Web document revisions
■ ■ ■ ■
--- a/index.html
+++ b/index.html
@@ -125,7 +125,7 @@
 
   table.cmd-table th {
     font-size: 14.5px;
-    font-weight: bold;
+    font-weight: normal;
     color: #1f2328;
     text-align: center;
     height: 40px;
■ ■ ■ ■
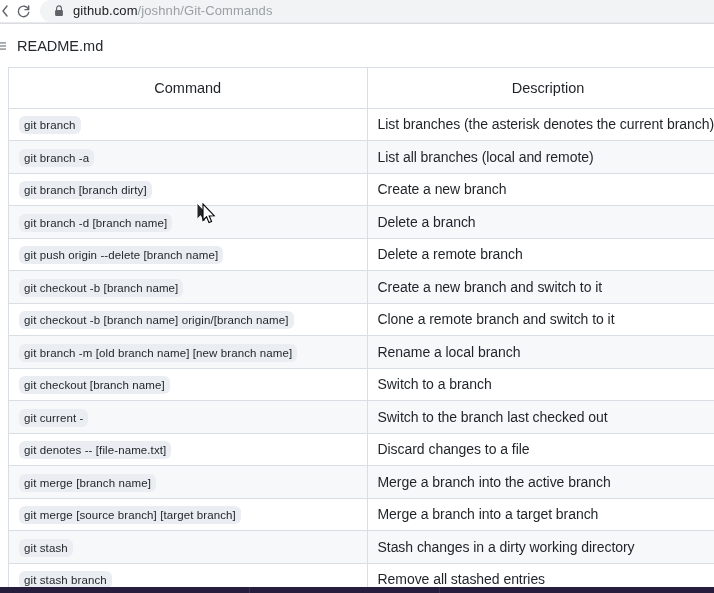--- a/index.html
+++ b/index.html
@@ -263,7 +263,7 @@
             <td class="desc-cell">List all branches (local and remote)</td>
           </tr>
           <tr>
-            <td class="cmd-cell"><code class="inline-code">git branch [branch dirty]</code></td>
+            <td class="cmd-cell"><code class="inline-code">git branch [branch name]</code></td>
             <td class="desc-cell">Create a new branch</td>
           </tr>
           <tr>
■ ■ ■ ■
■ **Exercise goal**
Scan the records above for lines with the word "cell". Then report how many there are, as a bare number.

■ **Answer space**
4